- _TASK GOAL_
Write out every line of text in the data below word for word, leaving out the pictures.

- _SUPPLIED DATA_
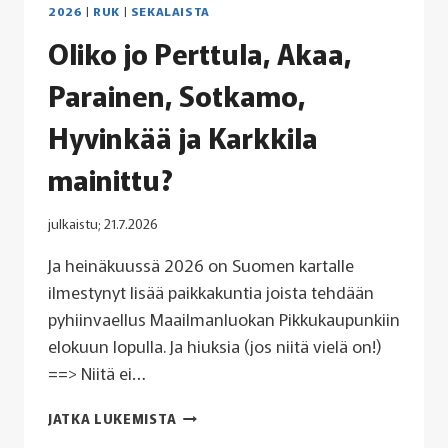
2026
|
RUK
|
SEKALAISTA
Oliko jo Perttula, Akaa,
Parainen, Sotkamo,
Hyvinkää ja Karkkila
mainittu?
julkaistu;
21.7.2026
Ja heinäkuussä 2026 on Suomen kartalle
ilmestynyt lisää paikkakuntia joista tehdään
pyhiinvaellus Maailmanluokan Pikkukaupunkiin
elokuun lopulla. Ja hiuksia (jos niitä vielä on!)
==> Niitä ei…
OLIKO
JATKA LUKEMISTA
JO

- _SOLUTION TO THIS TASK_
2026
|
RUK
|
SEKALAISTA
Oliko jo Perttula, Akaa,
Parainen, Sotkamo,
Hyvinkää ja Karkkila
mainittu?
julkaistu;
21.7.2026
Ja heinäkuussä 2026 on Suomen kartalle
ilmestynyt lisää paikkakuntia joista tehdään
pyhiinvaellus Maailmanluokan Pikkukaupunkiin
elokuun lopulla. Ja hiuksia (jos niitä vielä on!)
==> Niitä ei…
OLIKO
JATKA LUKEMISTA
JO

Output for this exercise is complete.